The members of Gideon’s band had a trumpet, a pitcher, and a torch or lamp placed within that pitcher. The church uses a “trumpet” to proclaim the word of truth, the pitcher represents the earthen vessels of the flesh which are to be broken in the Lord’s service (2 Corinthians 4:7), and the lamps represent the light emanating from each new creature as a result of the holy spirit’s influence (Matthew 5:14-16).

An appreciation of the details and symbolisms concerning the victory by this band of three hundred over the enemy under Gideon’s leadership should inspire all of the church to faithful service, especially with the knowledge that the promised deliverance draws nigh.


Caleb typifies the church just as Joshua symbolizes Jesus Christ. During Israel’s wilderness wanderings, one man from each of the twelve tribes was chosen to spy out Canaan. After forty days in the promised land, ten of the scouts brought back an evil report indicating the dangers of attempting to defeat the Canaanites. Caleb and Joshua said the nation should be courageous and proceed in the strength of the Lord to conquer the land. Their report was rejected and God punished the adult Israelities for their lack of faith.

* _QUESTIONS TO ANSWER_
#1 Decide whether each statement agrees with the passage on Gideon's band and Caleb, answering yes or no and quoting the deciding words: (a) Gideon's band numbered three hundred. (b) All twelve scouts brought back an evil report. (c) The scouts spent forty days in the promised land.
#2 Switch "scouts" to "spies" in the passage on Gideon's band and Caleb, and write out the part that begins at "Caleb typifies the" and stops after "lack of faith.".
#3 Proceed with the passage on Gideon's band and Caleb, picking up after its last sentence.

* _RECORD EXTRACTS_
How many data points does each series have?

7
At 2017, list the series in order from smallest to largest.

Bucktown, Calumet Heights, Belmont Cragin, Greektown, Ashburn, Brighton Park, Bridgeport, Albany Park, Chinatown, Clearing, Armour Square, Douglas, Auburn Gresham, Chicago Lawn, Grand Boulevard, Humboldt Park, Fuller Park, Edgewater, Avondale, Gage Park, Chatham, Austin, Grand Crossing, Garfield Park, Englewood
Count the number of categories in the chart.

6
* * *
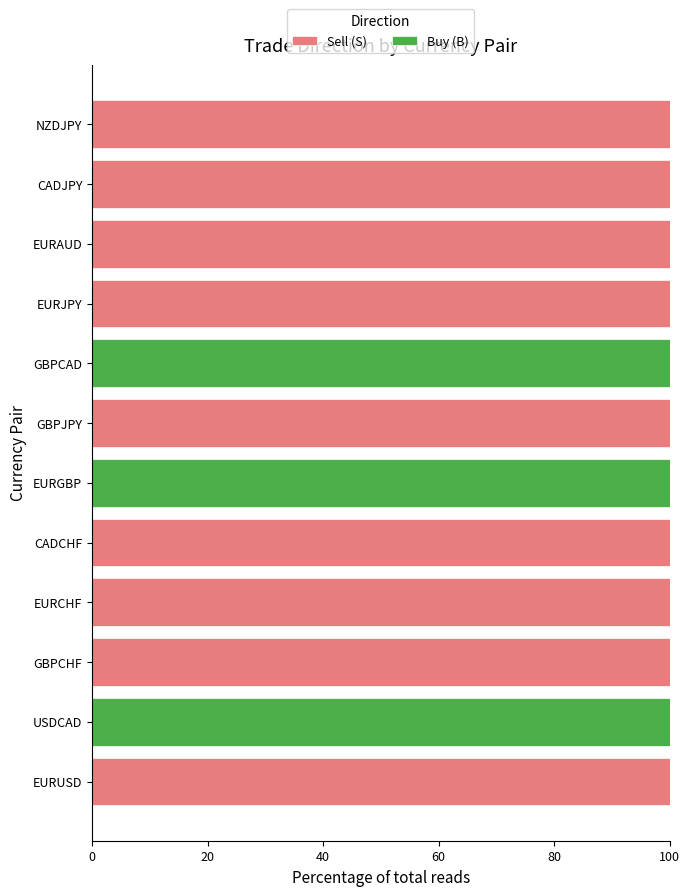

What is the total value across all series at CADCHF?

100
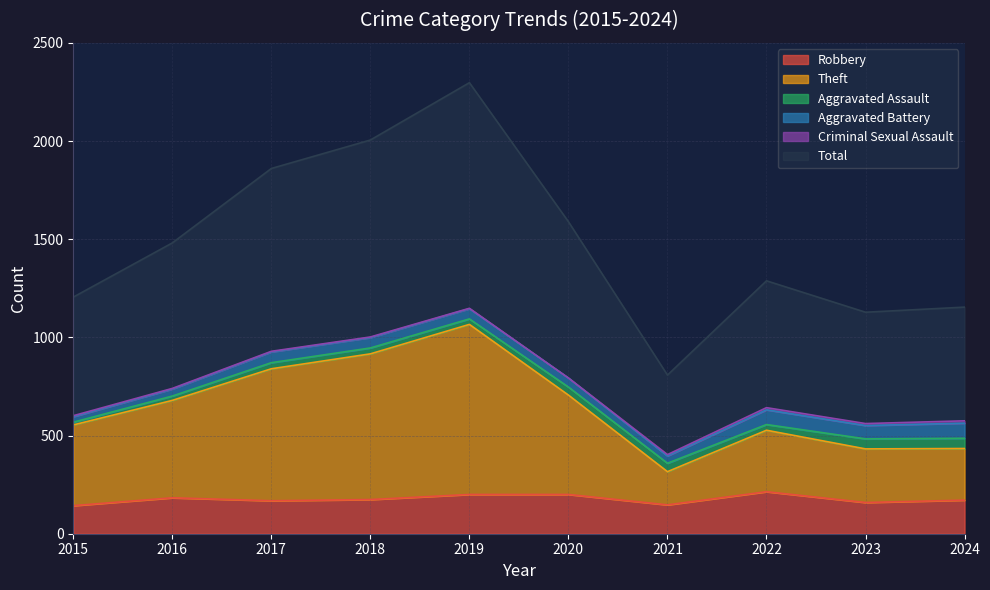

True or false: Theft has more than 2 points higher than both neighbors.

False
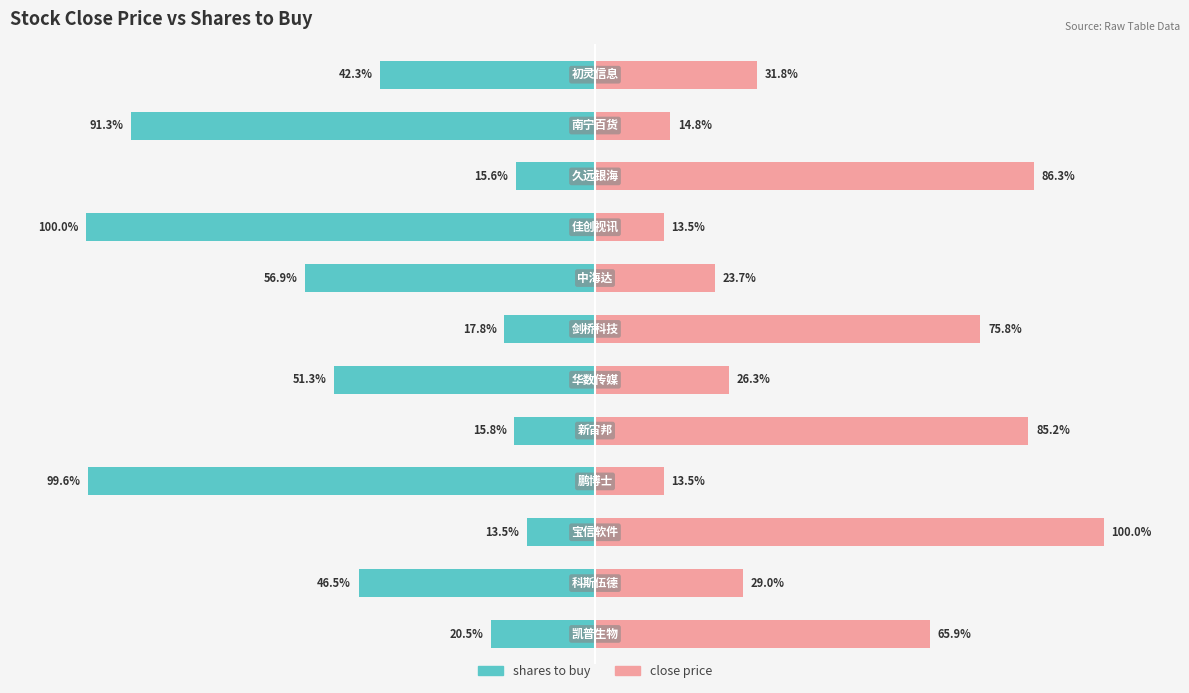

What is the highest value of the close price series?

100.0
==
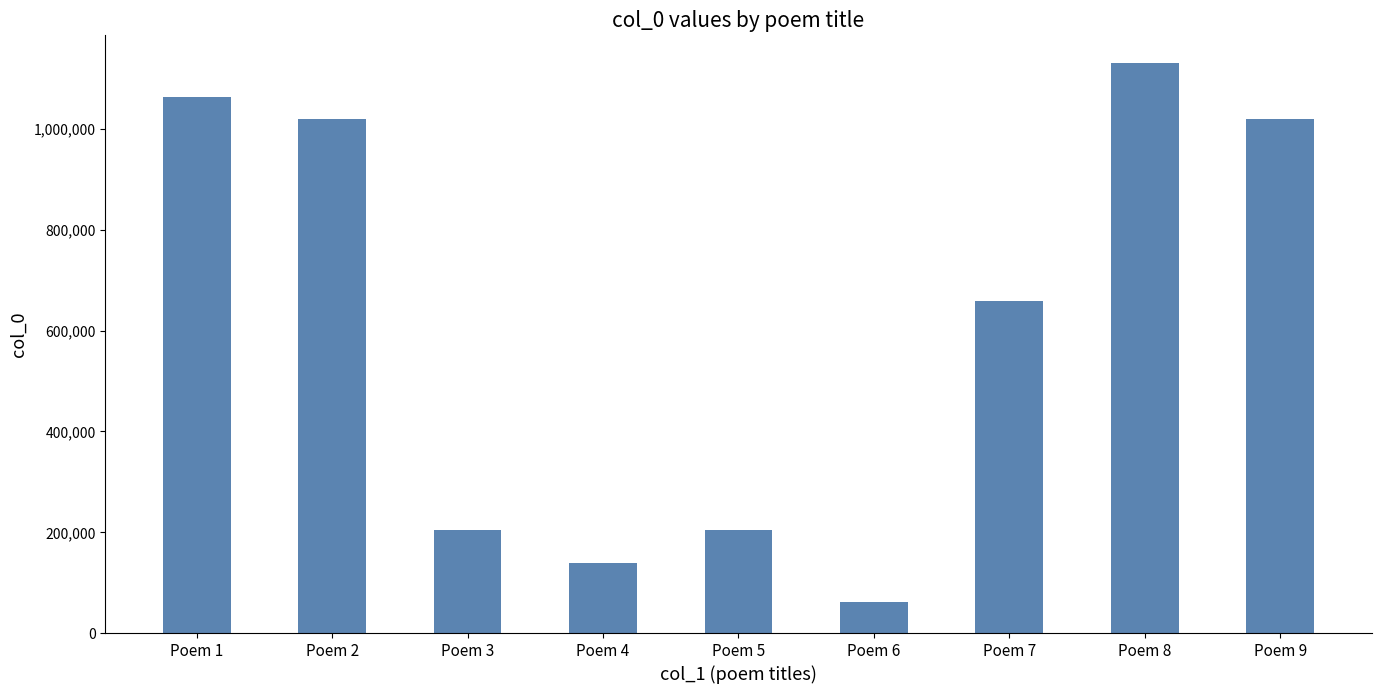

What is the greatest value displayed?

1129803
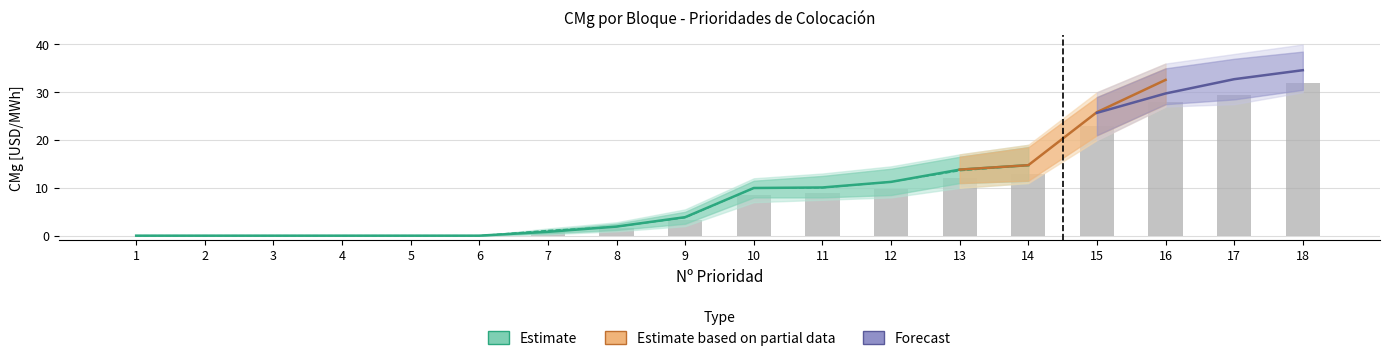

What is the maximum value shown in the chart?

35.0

* _RESPONSES PER TASK_
#1
(a) Yes: "this band of three hundred"
(b) No: "ten of the scouts brought back an evil report"
(c) Yes: "After forty days in the promised land"

#2
Caleb typifies the church just as Joshua symbolizes Jesus Christ. During Israel’s wilderness wanderings, one man from each of the twelve tribes was chosen to spy out Canaan. After forty days in the promised land, ten of the spies brought back an evil report indicating the dangers of attempting to defeat the Canaanites. Caleb and Joshua said the nation should be courageous and proceed in the strength of the Lord to conquer the land. Their report was rejected and God punished the adult Israelities for their lack of faith.

#3
The antitypical spying out of the land may represent the investigation of present truth with its harmonious doctrines and the Bible’s teachings, which demonstrate the magnificent character of God. Additionally illustrated were the wonderful provisions made to effect the ransom and restitution of humanity, as well as the revealment of the hidden mystery that the church, as a called-out class, is being developed now as part of The Christ and consists of 144,000 and one which will bless the world of mankind during Messiah’s glorious reign.

In one sense, Canaan represents the earthly phase of the kingdom in which humanity will enter under the leadership of the antitypical Joshua (Jesus—see marginal reference for Hebrews 4:8), and learn to overcome all their weaknesses and imperfections as they walk up the highway of holiness.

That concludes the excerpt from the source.